**EXERCISE REQUIREMENTS**
From the line containing "right hip: (610, 383, 5)" to the line containing "right ankle: (445, 422, 13)" in the entries below, reproduce every line exactly, ends included. Nothing else belongs in the copy, and no pictures.

<<<<

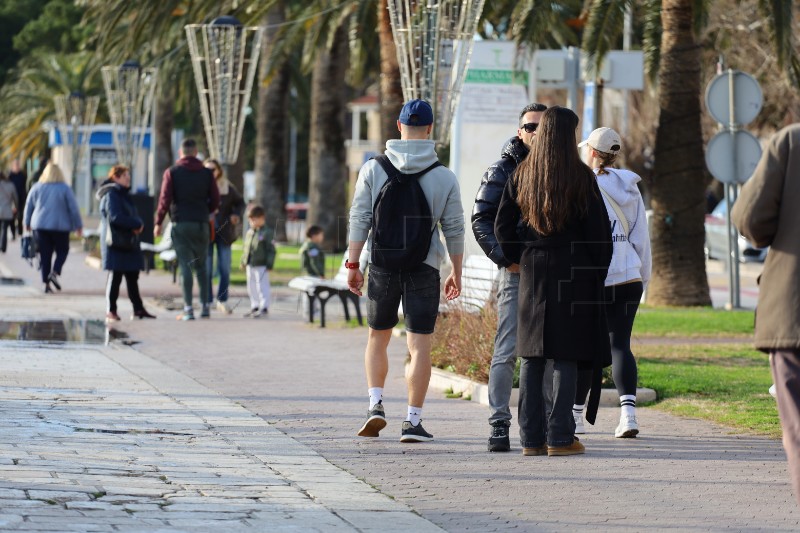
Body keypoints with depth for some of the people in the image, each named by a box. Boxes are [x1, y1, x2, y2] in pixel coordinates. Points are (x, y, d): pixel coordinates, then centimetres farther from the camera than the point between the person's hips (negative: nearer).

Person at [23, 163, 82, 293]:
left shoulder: (36, 188, 3)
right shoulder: (65, 188, -4)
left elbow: (28, 207, 9)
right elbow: (73, 208, -3)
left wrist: (27, 223, 22)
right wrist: (78, 225, 6)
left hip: (40, 226, 2)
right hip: (60, 226, -2)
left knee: (45, 254, 6)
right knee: (62, 251, 11)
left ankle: (46, 283, 1)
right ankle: (55, 272, -14)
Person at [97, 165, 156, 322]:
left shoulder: (124, 194, 20)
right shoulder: (111, 195, -10)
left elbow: (133, 215, 18)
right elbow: (115, 217, -21)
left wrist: (137, 225, -5)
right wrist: (137, 224, -15)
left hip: (129, 243, 9)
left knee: (132, 277, 11)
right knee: (115, 276, -6)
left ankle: (138, 309, 15)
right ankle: (111, 311, -2)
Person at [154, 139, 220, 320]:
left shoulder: (172, 173, -2)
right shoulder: (207, 173, 5)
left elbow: (165, 200, -6)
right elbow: (215, 201, 6)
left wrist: (158, 223, 3)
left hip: (180, 224, -2)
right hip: (202, 224, 2)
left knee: (185, 266, -2)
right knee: (201, 265, 12)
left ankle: (188, 309, -7)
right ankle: (205, 306, 9)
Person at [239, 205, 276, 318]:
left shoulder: (266, 233, -9)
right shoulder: (249, 233, 13)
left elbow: (271, 250, -11)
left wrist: (269, 264, -15)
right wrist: (243, 262, 17)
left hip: (261, 266, -8)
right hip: (250, 265, 8)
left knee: (262, 286, -5)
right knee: (252, 287, 12)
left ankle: (264, 308, -1)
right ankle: (255, 307, 21)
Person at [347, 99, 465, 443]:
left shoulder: (373, 169, -2)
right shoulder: (444, 177, -2)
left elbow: (359, 220, -3)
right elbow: (454, 230, 2)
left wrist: (353, 264, 3)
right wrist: (456, 273, 12)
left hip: (382, 265, 1)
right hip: (424, 269, -1)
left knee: (378, 338, 18)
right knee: (419, 346, 0)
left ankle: (376, 405, 4)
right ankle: (413, 421, -4)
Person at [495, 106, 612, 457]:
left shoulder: (522, 175, 4)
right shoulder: (581, 176, -7)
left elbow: (502, 226, 5)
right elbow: (598, 229, -5)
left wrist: (521, 258, 14)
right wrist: (598, 273, 4)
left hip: (533, 271, 4)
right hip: (574, 271, -4)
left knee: (532, 355, 7)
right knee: (567, 355, -2)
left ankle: (531, 437, 6)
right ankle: (560, 437, -5)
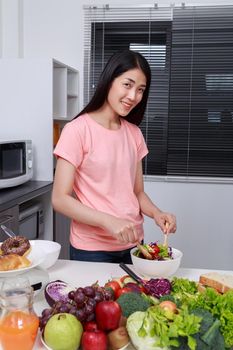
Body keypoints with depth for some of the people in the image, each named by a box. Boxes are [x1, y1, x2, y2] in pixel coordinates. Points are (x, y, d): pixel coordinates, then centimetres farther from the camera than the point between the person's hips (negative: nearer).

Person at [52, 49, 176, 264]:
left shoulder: (134, 134, 5)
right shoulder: (77, 130, -13)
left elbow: (137, 192, 9)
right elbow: (60, 199, -15)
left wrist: (157, 214, -12)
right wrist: (108, 221, -28)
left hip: (133, 244, 6)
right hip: (91, 249, -5)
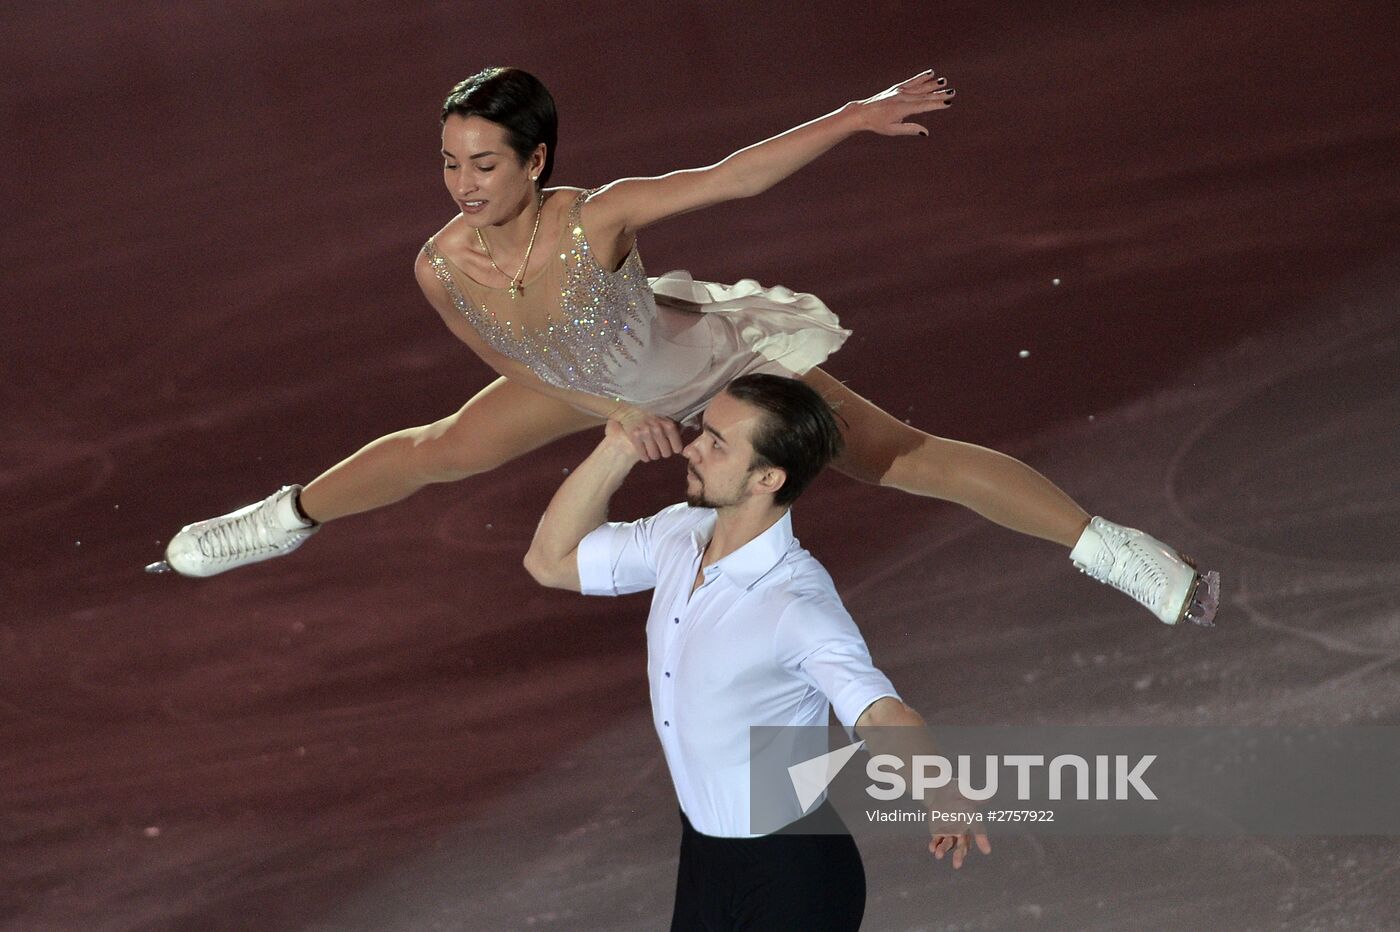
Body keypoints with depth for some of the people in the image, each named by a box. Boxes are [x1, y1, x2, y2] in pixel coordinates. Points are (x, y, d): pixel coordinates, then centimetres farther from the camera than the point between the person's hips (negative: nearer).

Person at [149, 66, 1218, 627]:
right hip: (610, 383, 5)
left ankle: (1112, 550, 1)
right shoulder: (443, 270, -27)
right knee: (441, 449, 20)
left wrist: (857, 116, -50)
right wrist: (615, 413, -8)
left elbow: (737, 174, -42)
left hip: (722, 358, -5)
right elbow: (520, 362, -6)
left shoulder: (598, 220, -41)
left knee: (906, 458, -7)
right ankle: (288, 519, 50)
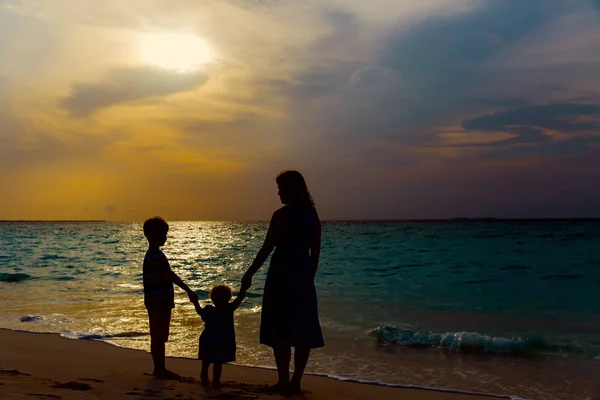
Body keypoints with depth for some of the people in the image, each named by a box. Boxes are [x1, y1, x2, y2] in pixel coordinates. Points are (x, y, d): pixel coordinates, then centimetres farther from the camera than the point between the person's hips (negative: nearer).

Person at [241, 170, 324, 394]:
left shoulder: (282, 215, -11)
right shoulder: (312, 215, 8)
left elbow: (267, 248, -12)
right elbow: (315, 252, 10)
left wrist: (249, 274, -5)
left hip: (282, 277, -6)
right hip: (303, 278, 6)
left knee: (280, 332, 2)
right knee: (303, 332, 9)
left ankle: (283, 382, 5)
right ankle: (295, 382, 15)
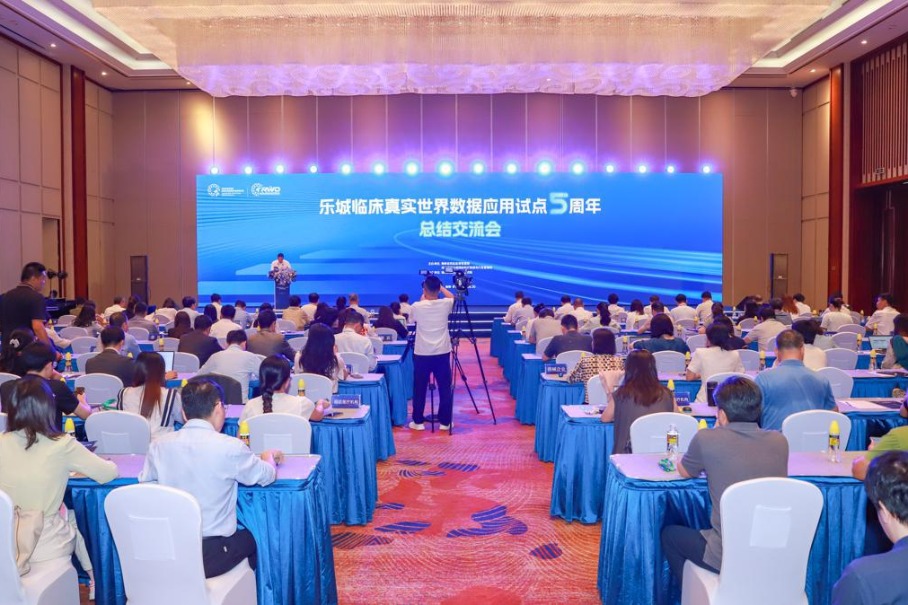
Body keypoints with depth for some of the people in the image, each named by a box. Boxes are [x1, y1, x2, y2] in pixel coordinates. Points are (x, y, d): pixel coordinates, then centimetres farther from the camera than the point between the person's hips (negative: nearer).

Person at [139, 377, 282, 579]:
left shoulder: (159, 445, -6)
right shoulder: (229, 447, -15)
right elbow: (267, 476, -2)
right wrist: (269, 456, 20)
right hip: (212, 557, -4)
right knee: (253, 536, 27)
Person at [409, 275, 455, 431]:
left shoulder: (417, 306, -8)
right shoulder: (445, 304, -4)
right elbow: (452, 296, 22)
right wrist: (440, 286, 27)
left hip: (422, 353, -1)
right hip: (442, 353, 1)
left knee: (419, 389, 9)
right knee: (445, 388, 8)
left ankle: (418, 421, 13)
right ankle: (445, 422, 13)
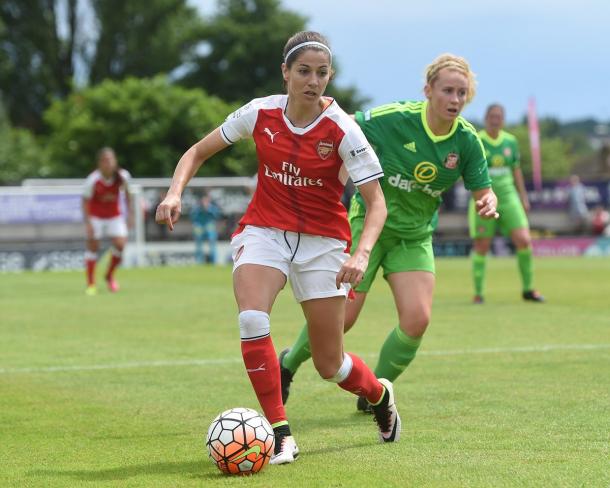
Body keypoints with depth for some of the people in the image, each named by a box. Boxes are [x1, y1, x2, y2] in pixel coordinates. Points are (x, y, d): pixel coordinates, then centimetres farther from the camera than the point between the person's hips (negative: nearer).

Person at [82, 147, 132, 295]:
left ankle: (109, 276, 14)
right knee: (93, 246, -6)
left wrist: (130, 214, 3)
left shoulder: (122, 176, -17)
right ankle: (91, 284, 5)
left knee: (120, 244, -11)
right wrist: (88, 223, -22)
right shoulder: (93, 180, -26)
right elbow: (85, 201, -16)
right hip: (96, 216, -2)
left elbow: (127, 193, 2)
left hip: (115, 216, 2)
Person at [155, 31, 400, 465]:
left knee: (330, 366, 3)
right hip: (264, 230, 2)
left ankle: (380, 394, 39)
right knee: (251, 320, -28)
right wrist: (175, 192, -14)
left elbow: (377, 203, -16)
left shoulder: (341, 129, -16)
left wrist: (362, 254, -33)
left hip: (322, 239, -2)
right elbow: (198, 152, 5)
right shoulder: (260, 113, -9)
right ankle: (280, 433, -18)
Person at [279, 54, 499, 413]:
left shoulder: (467, 141, -11)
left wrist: (488, 204, -27)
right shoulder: (394, 119, -21)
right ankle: (289, 364, 25)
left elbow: (483, 191, -6)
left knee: (417, 319, -13)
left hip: (415, 237, 3)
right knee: (341, 317, -5)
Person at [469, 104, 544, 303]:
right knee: (481, 247, 0)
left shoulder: (511, 141, 8)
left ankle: (528, 289, 6)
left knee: (524, 241, -8)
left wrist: (524, 197, 15)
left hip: (508, 197, 3)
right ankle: (478, 292, 13)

>>>>

**RESULT**
right hip: (610, 383, 5)
left ankle: (1112, 550, 1)
right shoulder: (443, 270, -27)
right knee: (441, 449, 20)
left wrist: (857, 116, -50)
right wrist: (615, 413, -8)
left elbow: (737, 174, -42)
left hip: (722, 358, -5)
right elbow: (520, 362, -6)
left shoulder: (598, 220, -41)
left knee: (906, 458, -7)
right ankle: (288, 519, 50)
Body keypoints with depth for some of the people in the image, each named by a box. Boxes are [x1, y1, x2, y2] in pixel coordinates. Points are (x, y, d): pixel coordinates, then centimetres farther from the camera than the point between the person's hips (negative: nearer).

Person at [241, 170, 324, 394]:
left shoulder: (282, 215, -11)
right shoulder: (312, 215, 8)
left elbow: (267, 248, -12)
right elbow: (315, 252, 10)
left wrist: (249, 274, -5)
left hip: (282, 277, -6)
right hip: (303, 278, 6)
left knee: (280, 332, 2)
right knee: (303, 332, 9)
left ankle: (283, 382, 5)
right ankle: (295, 382, 15)
Body keypoints with depth for some of the people in the image, each named by a box. Boxes are [x1, y1, x2, y2] in pixel coordinates. Points are (x, y, d): pixel coordinates, then centimetres farther from the camera than the point between the person's hips (negative: nearer).

Person at [139, 377, 282, 579]:
left shoulder: (159, 445, -6)
right shoulder: (229, 447, -15)
right elbow: (267, 476, -2)
right wrist: (269, 456, 20)
right hip: (212, 557, -4)
right knee: (253, 536, 27)
Person at [409, 275, 455, 431]:
left shoulder: (417, 306, -8)
right shoulder: (445, 304, -4)
right elbow: (452, 296, 22)
right wrist: (440, 286, 27)
left hip: (422, 353, -1)
right hip: (442, 353, 1)
left knee: (419, 389, 9)
right knee: (445, 388, 8)
left ankle: (418, 421, 13)
right ankle: (445, 422, 13)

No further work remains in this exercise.